Pour stopper d’éventuelles arrivées d’exilés en provenance d’Afghanistan, la Grèce a construit un mur de 40 kilomètres le long de sa frontière avec la Turquie. La nouvelle barrière vient compléter un arsenal anti-migrants déjà conséquent.
Alors que la présidente de la Commission Européenne Ursula Von Der Leyen exhortait la semaine dernière les pays membres de l’Union européenne à accueillir des réfugiés d’Afghanistan, la Grèce, elle, se barricade. Vendredi, le gouvernement a annoncé avoir achevé la construction d’un mur de 40 kilomètres, le long de sa frontière terrestre avec la Turquie. (...)
Déjà la semaine dernière, le ministre des Migrations, Notis Mitarachi, avait prévenu : "Notre pays ne sera pas une porte d’entrée vers l’Europe pour les migrants afghans illégaux". (...)

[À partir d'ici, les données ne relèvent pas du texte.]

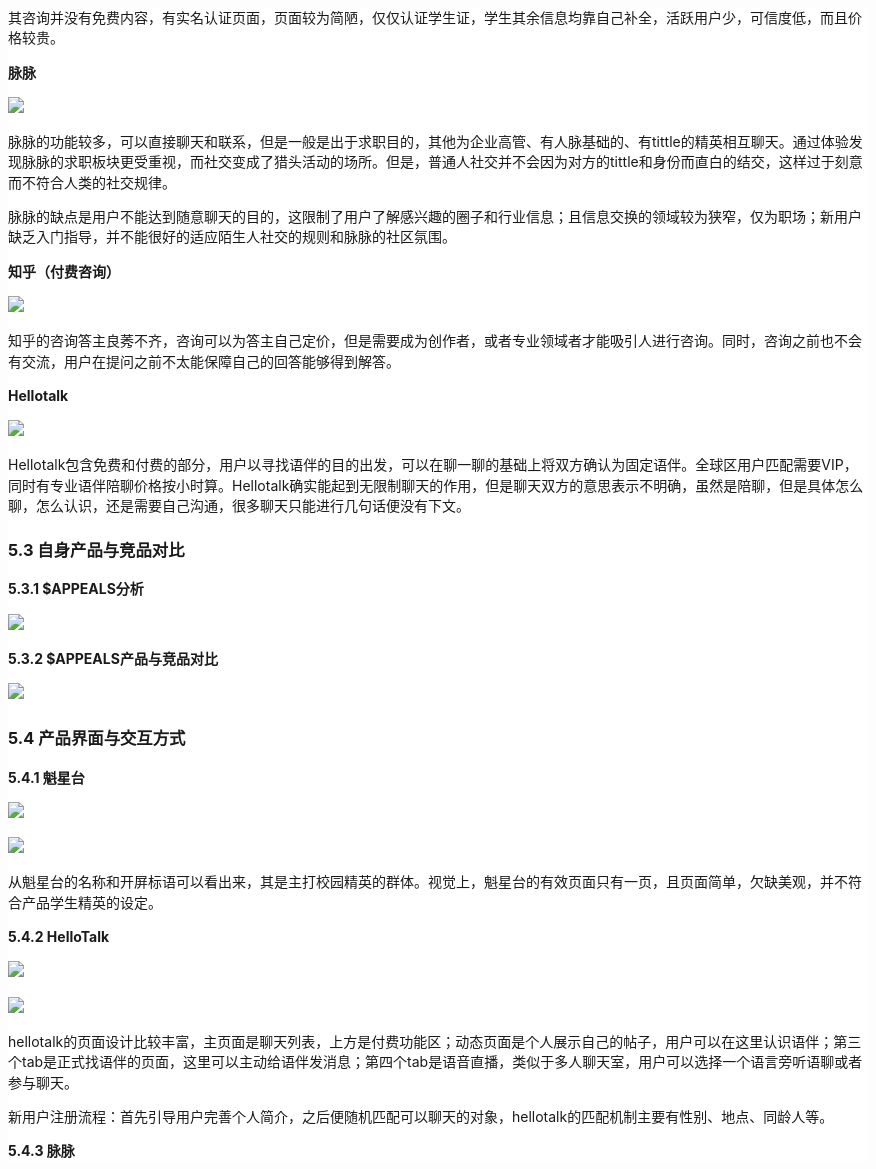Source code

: 其咨询并没有免费内容，有实名认证页面，页面较为简陋，仅仅认证学生证，学生其余信息均靠自己补全，活跃用户少，可信度低，而且价格较贵。

**脉脉**

![](https://image.woshipm.com/2024/09/15/f3f06fbe-7315-11ef-8c74-00163e0b5ff3.png)

脉脉的功能较多，可以直接聊天和联系，但是一般是出于求职目的，其他为企业高管、有人脉基础的、有tittle的精英相互聊天。通过体验发现脉脉的求职板块更受重视，而社交变成了猎头活动的场所。但是，普通人社交并不会因为对方的tittle和身份而直白的结交，这样过于刻意而不符合人类的社交规律。

脉脉的缺点是用户不能达到随意聊天的目的，这限制了用户了解感兴趣的圈子和行业信息；且信息交换的领域较为狭窄，仅为职场；新用户缺乏入门指导，并不能很好的适应陌生人社交的规则和脉脉的社区氛围。

**知乎（付费咨询）**

![](https://image.woshipm.com/2024/09/15/fab18694-7315-11ef-baf4-00163e0b5ff3.png)

知乎的咨询答主良莠不齐，咨询可以为答主自己定价，但是需要成为创作者，或者专业领域者才能吸引人进行咨询。同时，咨询之前也不会有交流，用户在提问之前不太能保障自己的回答能够得到解答。

**Hellotalk**

![](https://image.woshipm.com/2024/09/15/38f3f3ba-7316-11ef-8c74-00163e0b5ff3.png)

Hellotalk包含免费和付费的部分，用户以寻找语伴的目的出发，可以在聊一聊的基础上将双方确认为固定语伴。全球区用户匹配需要VIP，同时有专业语伴陪聊价格按小时算。Hellotalk确实能起到无限制聊天的作用，但是聊天双方的意思表示不明确，虽然是陪聊，但是具体怎么聊，怎么认识，还是需要自己沟通，很多聊天只能进行几句话便没有下文。

### 5.3 自身产品与竞品对比

**5.3.1 $APPEALS分析**

![](https://image.woshipm.com/2024/09/15/b918cb36-7313-11ef-abf0-00163e0b5ff3.png)

**5.3.2 $APPEALS产品与竞品对比**

![](https://image.woshipm.com/2024/09/15/dee73c58-7313-11ef-8c74-00163e0b5ff3.png)

### 5.4 产品界面与交互方式

**5.4.1 魁星台**

![](https://image.woshipm.com/2024/09/15/da3d4608-7317-11ef-baf4-00163e0b5ff3.jpg)

![](https://image.woshipm.com/2024/09/15/db545810-7317-11ef-84c2-00163e0b5ff3.jpg)

从魁星台的名称和开屏标语可以看出来，其是主打校园精英的群体。视觉上，魁星台的有效页面只有一页，且页面简单，欠缺美观，并不符合产品学生精英的设定。

**5.4.2 HelloTalk**

![](https://image.woshipm.com/2024/09/15/bbca7550-7318-11ef-baf4-00163e0b5ff3.jpg)

![](https://image.woshipm.com/2024/09/15/b97eb004-7318-11ef-baf4-00163e0b5ff3.jpg)

hellotalk的页面设计比较丰富，主页面是聊天列表，上方是付费功能区；动态页面是个人展示自己的帖子，用户可以在这里认识语伴；第三个tab是正式找语伴的页面，这里可以主动给语伴发消息；第四个tab是语音直播，类似于多人聊天室，用户可以选择一个语言旁听语聊或者参与聊天。

新用户注册流程：首先引导用户完善个人简介，之后便随机匹配可以聊天的对象，hellotalk的匹配机制主要有性别、地点、同龄人等。

**5.4.3 脉脉**
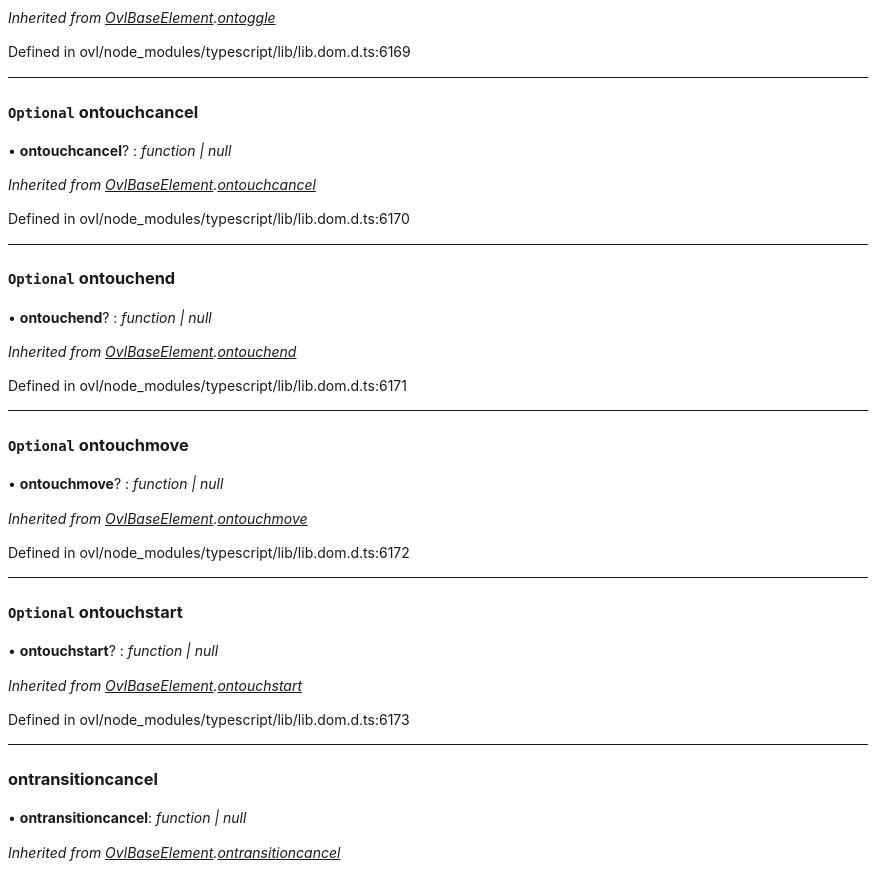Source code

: _Inherited from [OvlBaseElement](_ovl_src_library_ovlbaseelement_.ovlbaseelement.md).[ontoggle](_ovl_src_library_ovlbaseelement_.ovlbaseelement.md#ontoggle)_

Defined in ovl/node_modules/typescript/lib/lib.dom.d.ts:6169

---

### `Optional` ontouchcancel

• **ontouchcancel**? : _function | null_

_Inherited from [OvlBaseElement](_ovl_src_library_ovlbaseelement_.ovlbaseelement.md).[ontouchcancel](_ovl_src_library_ovlbaseelement_.ovlbaseelement.md#optional-ontouchcancel)_

Defined in ovl/node_modules/typescript/lib/lib.dom.d.ts:6170

---

### `Optional` ontouchend

• **ontouchend**? : _function | null_

_Inherited from [OvlBaseElement](_ovl_src_library_ovlbaseelement_.ovlbaseelement.md).[ontouchend](_ovl_src_library_ovlbaseelement_.ovlbaseelement.md#optional-ontouchend)_

Defined in ovl/node_modules/typescript/lib/lib.dom.d.ts:6171

---

### `Optional` ontouchmove

• **ontouchmove**? : _function | null_

_Inherited from [OvlBaseElement](_ovl_src_library_ovlbaseelement_.ovlbaseelement.md).[ontouchmove](_ovl_src_library_ovlbaseelement_.ovlbaseelement.md#optional-ontouchmove)_

Defined in ovl/node_modules/typescript/lib/lib.dom.d.ts:6172

---

### `Optional` ontouchstart

• **ontouchstart**? : _function | null_

_Inherited from [OvlBaseElement](_ovl_src_library_ovlbaseelement_.ovlbaseelement.md).[ontouchstart](_ovl_src_library_ovlbaseelement_.ovlbaseelement.md#optional-ontouchstart)_

Defined in ovl/node_modules/typescript/lib/lib.dom.d.ts:6173

---

### ontransitioncancel

• **ontransitioncancel**: _function | null_

_Inherited from [OvlBaseElement](_ovl_src_library_ovlbaseelement_.ovlbaseelement.md).[ontransitioncancel](_ovl_src_library_ovlbaseelement_.ovlbaseelement.md#ontransitioncancel)_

La réaction grecque est identique à celle de son voisin turc, qui compte accélérer la construction d’un mur de trois mètres de haut et de 295 kilomètres de long à la frontière avec l’Iran, autre porte de passage des exilés afghans. Quelque 156 kilomètres ont déjà été érigés et les patrouilles ont été renforcées, ont indiqué des responsables à l’AFP.
Doublé de barbelés et de fossés, il sera jalonné de radars, et d’une centaine de tours d’observation. Des mesures là aussi destinées à endiguer le risque d’une vague migratoire qui, d’après le chef de l’État turc Recep Tayyip Erdogan, poserait un "sérieux challenge pour tout le monde".